— Text block —
········

It will be interesting to hear what Allen Edmonds will say about these. If these are swapped out, I'll be even more curious as to how the new replacement pair will fit my foot. Stay tuned.:smile:


----------



## mrp (Mar 1, 2011)

ColdIron said:


> Bandit44 did a great job explaining it. In fact I believe ours were likely manufactured at the same time, the pairs that bow that is. We both received them at pretty much the same time and the leather on mine looked very much like his. As another example here is a pair of PA which bow that I lifted from another site-
> 
> 
> 
> ...


I do understand your pain.
In regards to the 2 pictures.
I have some issues with the first picture, why are the laces so loose? Yes there is a good deal of bowing, on the other hand the shoes look as if they could be pulled together to eliminate the issue to some degree.
The second picture looks to be fine, I'm guessing these are a pair of your shoes?


----------



## mrp (Mar 1, 2011)

Bandit44 said:


> @MRP, I don't remember thinking that the instep was too loose when wearing, but you could be right. The shoes are in route to Wisconsin, so I cannot try them on to verify this. On the other hand, since the heels were loose from the bulging, I suppose that this too could cause the vamp to break incorrectly. I don't know enough about shoes to say either definitively.
> 
> It will be interesting to hear what Allen Edmonds will say about these. If these are swapped out, I'll be even more curious as to how the new replacement pair will fit my foot. Stay tuned.:smile:


Bandit, yours definitely had some more issues than just the bowing at the sides, if the heel was coming off this could also lead to a flex issue as the areas of interest are aligned to some degree. BTW I was once a 12B fortunately 30 years later I'm a 12C, Shoes can really be tough to buy for some of us.

@Coldiron, by chance was your heel coming loose? As mentioned to Bandit this is another issue that would lead to the bowing (not previously mentioned - or I could have missed it). The mechanics are if the shoe flexes up at the front of the heel the material on the side will bow out. Without the entire heel anchored the sole of the shoe becomes more flexible, especially on shoe without a steel shank.


----------



## M Go Crimson (Aug 20, 2011)

AllenEdmondsCEO said:


> 2) too much time in the box on a shelf or, after purchase, in the closet without shoe trees in the shoes. As you probably know, we put a "heel counter" between the lining and the external calfskin of our dress shoes to protect the shape of the heel. We also put what's called a box-toe in front to keep the toe firm and to hold the shape.


Well, time to pull the Park Avenues and McAllisters out for a spin. They've both been on trees, untouched, for nearly a month(March has been filled with loafers so far).


----------



## andy b. (Mar 18, 2010)

poorboy said:


> Follow the broguing on the wing of the black shoe and compare it to the merlot and walnut shoe. The toebox is smaller because the shoe was pulled down too far. When I shove a shoe shaper in it, it causes a pimple in the top of the vamp where the tongue is sewn to the vamp.
> 
> Allen Edmonds is sewn into the left shoe versus the right shoe.

········

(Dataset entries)
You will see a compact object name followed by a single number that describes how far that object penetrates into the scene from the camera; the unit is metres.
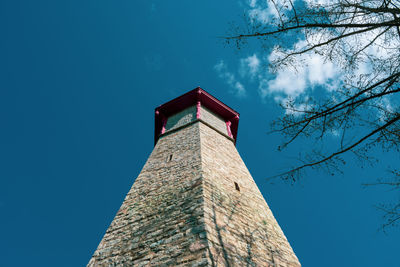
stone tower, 3.14
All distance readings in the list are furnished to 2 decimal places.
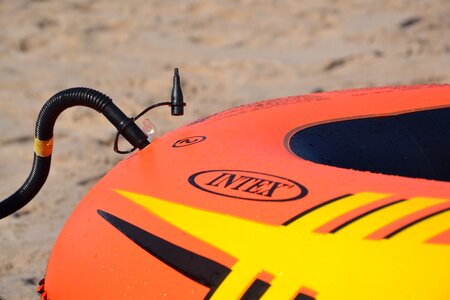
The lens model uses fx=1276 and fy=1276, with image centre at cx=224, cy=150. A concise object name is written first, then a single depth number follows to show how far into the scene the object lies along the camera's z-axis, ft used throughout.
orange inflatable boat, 8.86
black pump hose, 11.84
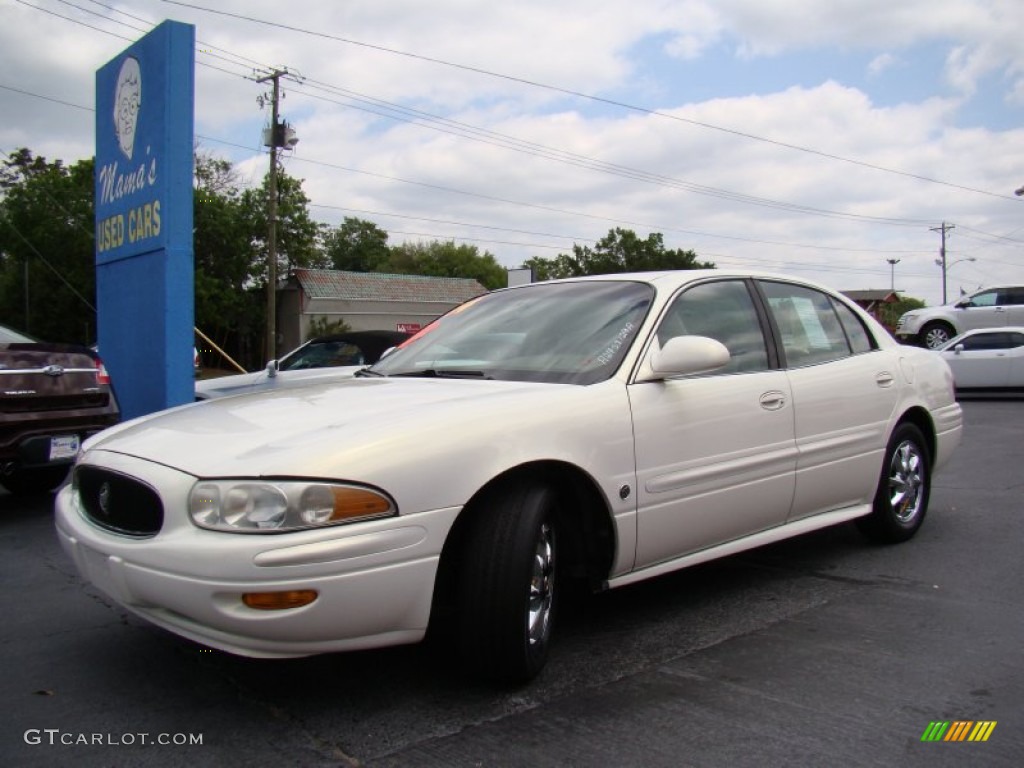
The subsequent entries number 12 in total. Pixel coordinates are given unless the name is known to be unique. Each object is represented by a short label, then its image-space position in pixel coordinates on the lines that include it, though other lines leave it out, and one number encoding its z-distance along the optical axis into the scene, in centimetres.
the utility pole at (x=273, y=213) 2909
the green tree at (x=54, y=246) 4162
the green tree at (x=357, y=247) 6888
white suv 2030
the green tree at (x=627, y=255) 5909
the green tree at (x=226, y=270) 4325
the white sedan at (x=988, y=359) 1565
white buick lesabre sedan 250
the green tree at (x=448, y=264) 7188
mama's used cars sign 808
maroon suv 559
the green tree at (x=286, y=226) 4478
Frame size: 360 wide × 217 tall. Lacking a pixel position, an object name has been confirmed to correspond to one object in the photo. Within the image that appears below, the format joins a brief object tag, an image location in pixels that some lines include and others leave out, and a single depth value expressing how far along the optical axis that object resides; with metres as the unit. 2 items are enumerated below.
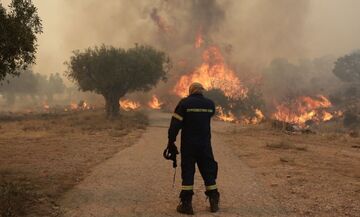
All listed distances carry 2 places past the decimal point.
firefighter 8.84
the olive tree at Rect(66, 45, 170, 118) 40.94
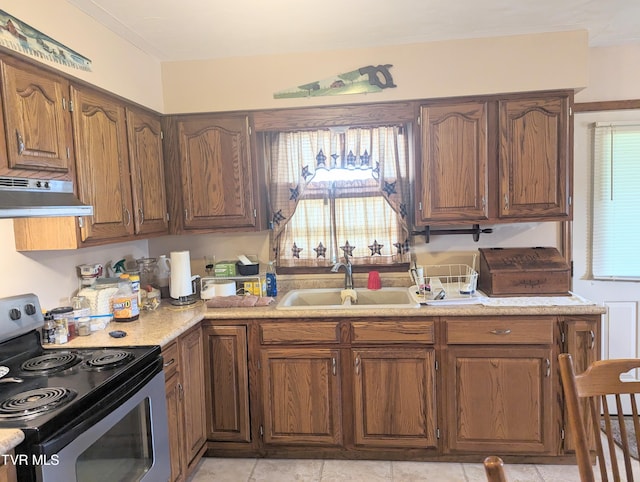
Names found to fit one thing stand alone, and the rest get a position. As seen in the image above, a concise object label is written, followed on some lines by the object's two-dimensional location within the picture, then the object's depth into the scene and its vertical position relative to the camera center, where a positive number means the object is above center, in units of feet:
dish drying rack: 8.21 -1.55
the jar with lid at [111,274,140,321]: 7.51 -1.49
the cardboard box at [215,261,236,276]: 9.63 -1.17
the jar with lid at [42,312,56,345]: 6.43 -1.61
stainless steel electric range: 4.23 -2.01
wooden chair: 3.84 -1.75
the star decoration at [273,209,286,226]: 9.90 -0.05
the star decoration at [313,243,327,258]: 9.97 -0.86
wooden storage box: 8.33 -1.36
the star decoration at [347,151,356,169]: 9.57 +1.15
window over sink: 9.55 +0.38
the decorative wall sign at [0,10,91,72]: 5.26 +2.39
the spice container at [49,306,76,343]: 6.50 -1.49
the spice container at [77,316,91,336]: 6.85 -1.66
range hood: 4.72 +0.29
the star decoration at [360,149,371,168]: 9.57 +1.16
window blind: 9.09 +0.03
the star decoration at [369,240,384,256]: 9.80 -0.81
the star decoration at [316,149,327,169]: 9.62 +1.18
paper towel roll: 8.63 -1.14
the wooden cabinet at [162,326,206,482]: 6.89 -3.11
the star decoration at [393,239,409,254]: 9.71 -0.82
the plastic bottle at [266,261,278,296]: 9.48 -1.51
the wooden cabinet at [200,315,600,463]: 7.70 -3.21
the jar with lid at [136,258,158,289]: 9.52 -1.12
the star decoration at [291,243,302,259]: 10.02 -0.85
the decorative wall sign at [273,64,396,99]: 8.58 +2.55
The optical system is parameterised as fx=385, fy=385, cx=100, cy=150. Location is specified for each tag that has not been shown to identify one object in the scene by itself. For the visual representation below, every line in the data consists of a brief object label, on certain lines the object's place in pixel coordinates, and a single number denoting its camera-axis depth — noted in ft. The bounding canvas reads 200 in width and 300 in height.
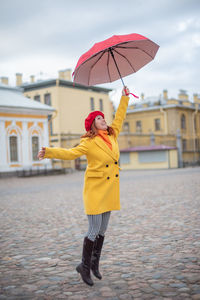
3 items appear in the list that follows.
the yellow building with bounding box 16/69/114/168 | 123.68
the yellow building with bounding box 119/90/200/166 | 150.10
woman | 12.82
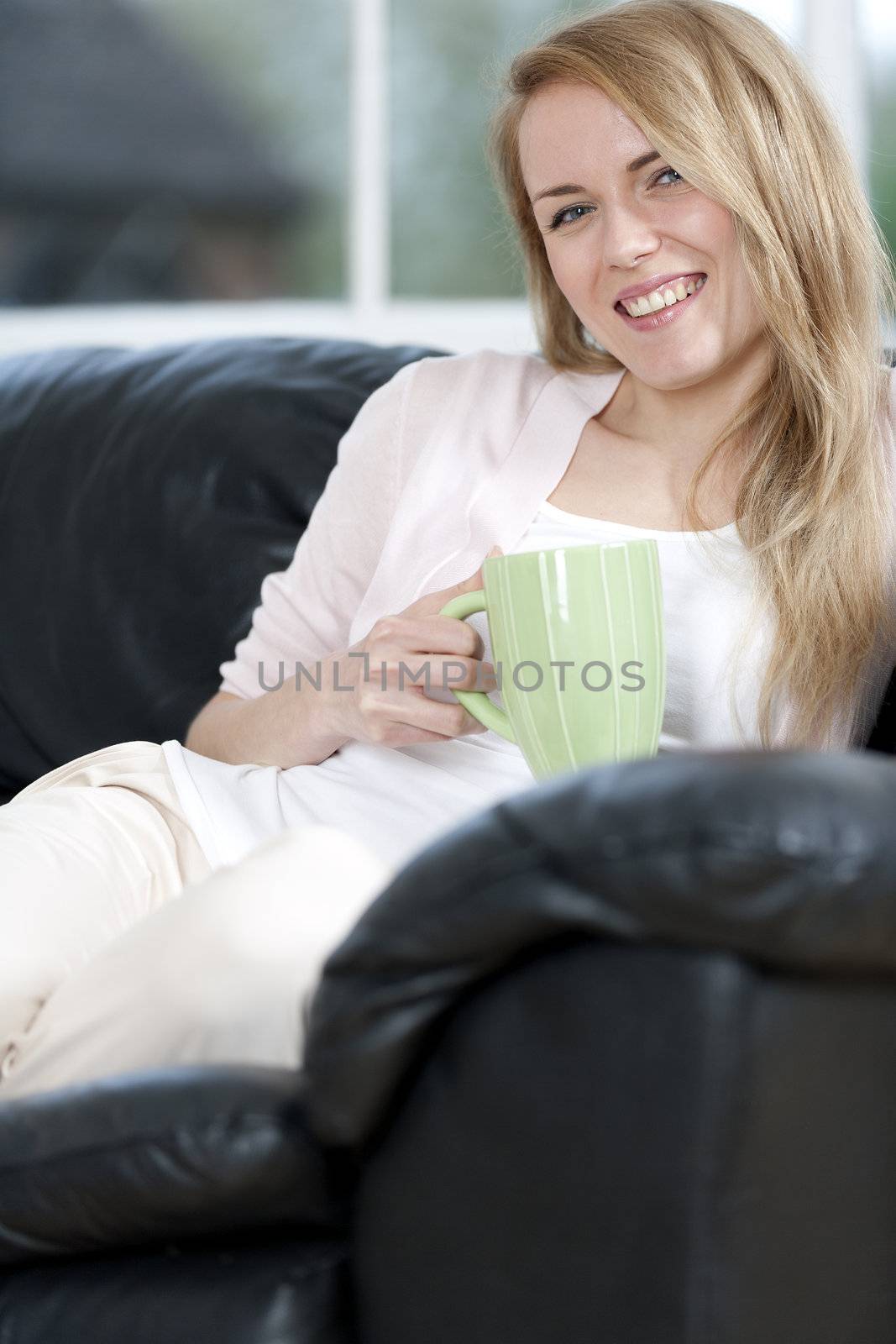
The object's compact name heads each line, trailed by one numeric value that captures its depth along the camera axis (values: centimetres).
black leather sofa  142
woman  187
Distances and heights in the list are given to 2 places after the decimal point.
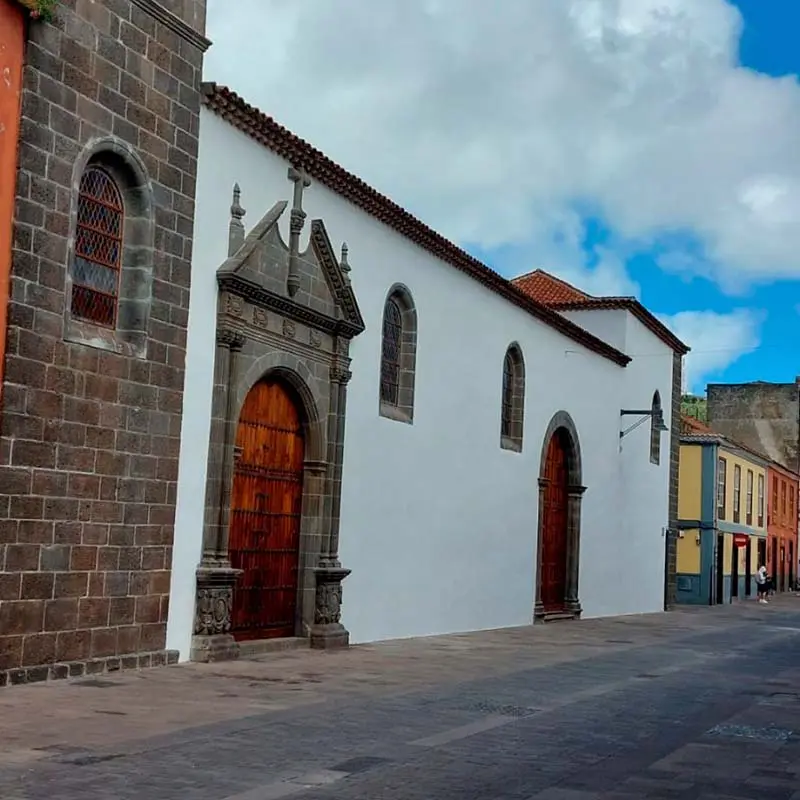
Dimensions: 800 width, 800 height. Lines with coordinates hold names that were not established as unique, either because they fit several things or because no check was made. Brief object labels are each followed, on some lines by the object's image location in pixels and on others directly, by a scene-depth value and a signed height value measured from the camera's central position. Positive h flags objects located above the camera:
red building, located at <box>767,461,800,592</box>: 50.41 +1.70
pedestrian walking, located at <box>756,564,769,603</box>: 41.09 -0.65
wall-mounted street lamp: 28.48 +3.28
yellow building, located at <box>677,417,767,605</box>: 39.19 +1.38
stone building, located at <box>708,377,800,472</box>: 58.47 +6.92
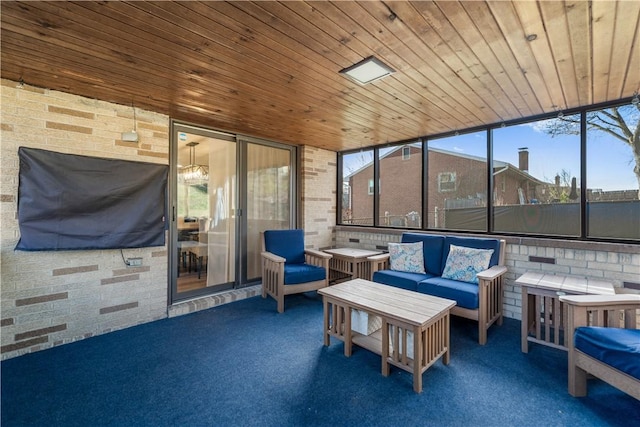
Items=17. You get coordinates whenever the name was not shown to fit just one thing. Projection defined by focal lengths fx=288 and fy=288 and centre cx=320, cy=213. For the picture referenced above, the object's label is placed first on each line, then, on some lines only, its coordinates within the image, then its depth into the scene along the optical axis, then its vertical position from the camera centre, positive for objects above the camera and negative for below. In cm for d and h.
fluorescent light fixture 222 +118
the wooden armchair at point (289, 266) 368 -72
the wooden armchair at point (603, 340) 169 -80
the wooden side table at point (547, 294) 250 -70
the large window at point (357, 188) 522 +50
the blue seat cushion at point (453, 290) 282 -77
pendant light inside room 377 +57
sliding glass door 375 +12
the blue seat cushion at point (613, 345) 167 -82
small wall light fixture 304 +82
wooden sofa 282 -73
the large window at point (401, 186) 453 +48
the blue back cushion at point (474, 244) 330 -34
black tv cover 258 +12
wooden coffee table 212 -87
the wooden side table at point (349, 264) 429 -77
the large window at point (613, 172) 291 +45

········

— Tasks —
(1) List every username that appears before "said:" in the shoe forum thread.
(2) Reproduce verbatim the passage of the shoe forum thread that begins at the words "In regards to" and stops after "issue to some degree.".

— Task-by-task outputs —
(1) ColdIron, Bandit44, AllenEdmondsCEO, poorboy

(2)
In regards to the 2 pictures.
I have some issues with the first picture, why are the laces so loose? Yes there is a good deal of bowing, on the other hand the shoes look as if they could be pulled together to eliminate the issue to some degree.